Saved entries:
===

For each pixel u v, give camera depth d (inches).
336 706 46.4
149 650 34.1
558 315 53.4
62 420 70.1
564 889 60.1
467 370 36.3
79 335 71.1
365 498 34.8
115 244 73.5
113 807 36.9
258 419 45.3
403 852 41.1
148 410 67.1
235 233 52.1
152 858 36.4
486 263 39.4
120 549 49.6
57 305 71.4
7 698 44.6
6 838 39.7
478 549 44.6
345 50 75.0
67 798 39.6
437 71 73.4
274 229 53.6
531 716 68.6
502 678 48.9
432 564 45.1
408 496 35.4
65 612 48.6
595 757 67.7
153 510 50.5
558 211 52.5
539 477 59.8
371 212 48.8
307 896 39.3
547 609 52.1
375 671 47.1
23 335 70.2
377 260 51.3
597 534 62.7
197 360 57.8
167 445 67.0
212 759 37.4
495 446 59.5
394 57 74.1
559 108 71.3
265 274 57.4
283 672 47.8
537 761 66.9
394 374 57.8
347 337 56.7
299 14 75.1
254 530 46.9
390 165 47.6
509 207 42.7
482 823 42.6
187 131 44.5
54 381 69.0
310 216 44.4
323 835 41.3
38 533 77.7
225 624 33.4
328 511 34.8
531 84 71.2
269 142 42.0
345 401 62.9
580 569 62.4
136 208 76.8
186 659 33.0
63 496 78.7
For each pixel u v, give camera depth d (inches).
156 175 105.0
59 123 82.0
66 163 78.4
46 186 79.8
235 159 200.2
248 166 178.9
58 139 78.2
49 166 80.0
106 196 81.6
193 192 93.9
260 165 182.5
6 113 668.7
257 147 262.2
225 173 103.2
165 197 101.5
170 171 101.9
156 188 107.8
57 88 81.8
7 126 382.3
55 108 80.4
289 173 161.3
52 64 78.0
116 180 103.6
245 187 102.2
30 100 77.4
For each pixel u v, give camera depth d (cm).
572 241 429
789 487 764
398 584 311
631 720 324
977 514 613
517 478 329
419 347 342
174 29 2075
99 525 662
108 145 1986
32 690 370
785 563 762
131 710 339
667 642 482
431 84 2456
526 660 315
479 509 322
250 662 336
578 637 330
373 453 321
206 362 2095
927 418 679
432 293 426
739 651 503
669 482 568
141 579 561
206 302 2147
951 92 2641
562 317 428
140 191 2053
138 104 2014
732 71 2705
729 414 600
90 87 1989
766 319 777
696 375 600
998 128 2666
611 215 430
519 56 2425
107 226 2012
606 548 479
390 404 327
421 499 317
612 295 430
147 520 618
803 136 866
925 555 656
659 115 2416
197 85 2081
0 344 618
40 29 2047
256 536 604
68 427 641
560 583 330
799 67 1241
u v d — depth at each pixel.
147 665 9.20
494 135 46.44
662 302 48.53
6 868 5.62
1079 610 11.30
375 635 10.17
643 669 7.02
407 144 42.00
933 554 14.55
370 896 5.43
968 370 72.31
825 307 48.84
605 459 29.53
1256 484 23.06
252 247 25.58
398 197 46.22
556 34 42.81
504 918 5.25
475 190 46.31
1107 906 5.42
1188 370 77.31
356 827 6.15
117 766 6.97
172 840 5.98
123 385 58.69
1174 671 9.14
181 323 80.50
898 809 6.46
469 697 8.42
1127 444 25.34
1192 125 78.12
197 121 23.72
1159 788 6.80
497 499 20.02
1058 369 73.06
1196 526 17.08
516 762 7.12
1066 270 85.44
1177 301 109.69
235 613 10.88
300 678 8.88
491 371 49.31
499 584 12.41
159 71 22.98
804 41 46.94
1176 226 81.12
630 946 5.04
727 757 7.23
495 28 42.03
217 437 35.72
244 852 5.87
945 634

===

• **Exercise**: Restate the data above word for word. Leave nothing out.

• **Answer area**:
For each pixel u v, give camera depth d (inches).
336 706 46.4
149 650 34.1
558 315 53.4
62 420 70.1
564 889 60.1
467 370 36.3
79 335 71.1
365 498 34.8
115 244 73.5
113 807 36.9
258 419 45.3
403 852 41.1
148 410 67.1
235 233 52.1
152 858 36.4
486 263 39.4
120 549 49.6
57 305 71.4
7 698 44.6
6 838 39.7
478 549 44.6
345 50 75.0
67 798 39.6
437 71 73.4
274 229 53.6
531 716 68.6
502 678 48.9
432 564 45.1
408 496 35.4
65 612 48.6
595 757 67.7
153 510 50.5
558 211 52.5
539 477 59.8
371 212 48.8
307 896 39.3
547 609 52.1
375 671 47.1
23 335 70.2
377 260 51.3
597 534 62.7
197 360 57.8
167 445 67.0
212 759 37.4
495 446 59.5
394 57 74.1
559 108 71.3
265 274 57.4
283 672 47.8
537 761 66.9
394 374 57.8
347 337 56.7
299 14 75.1
254 530 46.9
390 165 47.6
509 207 42.7
482 823 42.6
187 131 44.5
54 381 69.0
310 216 44.4
323 835 41.3
38 533 77.7
225 624 33.4
328 511 34.8
531 84 71.2
269 142 42.0
345 401 62.9
580 569 62.4
136 208 76.8
186 659 33.0
63 496 78.7
For each pixel u v, give camera depth d (inches).
156 175 105.0
59 123 82.0
66 163 78.4
46 186 79.8
235 159 200.2
248 166 178.9
58 139 78.2
49 166 80.0
106 196 81.6
193 192 93.9
260 165 182.5
6 113 668.7
257 147 262.2
225 173 103.2
165 197 101.5
170 171 101.9
156 188 107.8
57 88 81.8
7 126 382.3
55 108 80.4
289 173 161.3
52 64 78.0
116 180 103.6
245 187 102.2
30 100 77.4
For each pixel u v, give camera depth d (cm).
572 241 429
789 487 764
398 584 311
631 720 324
977 514 613
517 478 329
419 347 342
174 29 2075
99 525 662
108 145 1986
32 690 370
785 563 762
131 710 339
667 642 482
431 84 2456
526 660 315
479 509 322
250 662 336
578 637 330
373 453 321
206 362 2095
927 418 679
432 293 426
739 651 503
669 482 568
141 579 561
206 302 2147
951 92 2641
562 317 428
140 191 2053
138 104 2014
732 71 2705
729 414 600
90 87 1989
766 319 777
696 375 600
998 128 2666
611 215 430
519 56 2425
107 226 2012
606 548 479
390 404 327
421 499 317
612 295 430
147 520 618
803 136 866
925 555 656
659 115 2416
197 85 2081
0 344 618
40 29 2047
256 536 604
68 427 641
560 583 330
799 67 1241
u v d — depth at each pixel.
147 665 9.20
494 135 46.44
662 302 48.53
6 868 5.62
1079 610 11.30
375 635 10.17
643 669 7.02
407 144 42.00
933 554 14.55
370 896 5.43
968 370 72.31
825 307 48.84
605 459 29.53
1256 484 23.06
252 247 25.58
398 197 46.22
556 34 42.81
504 918 5.25
475 190 46.31
1107 906 5.42
1188 370 77.31
356 827 6.15
117 766 6.97
172 840 5.98
123 385 58.69
1174 671 9.14
181 323 80.50
898 809 6.46
469 697 8.42
1127 444 25.34
1192 125 78.12
197 121 23.72
1159 788 6.80
497 499 20.02
1058 369 73.06
1196 526 17.08
516 762 7.12
1066 270 85.44
1177 301 109.69
235 613 10.88
300 678 8.88
491 371 49.31
499 584 12.41
159 71 22.98
804 41 46.94
1176 226 81.12
630 946 5.04
727 757 7.23
495 28 42.03
217 437 35.72
244 852 5.87
945 634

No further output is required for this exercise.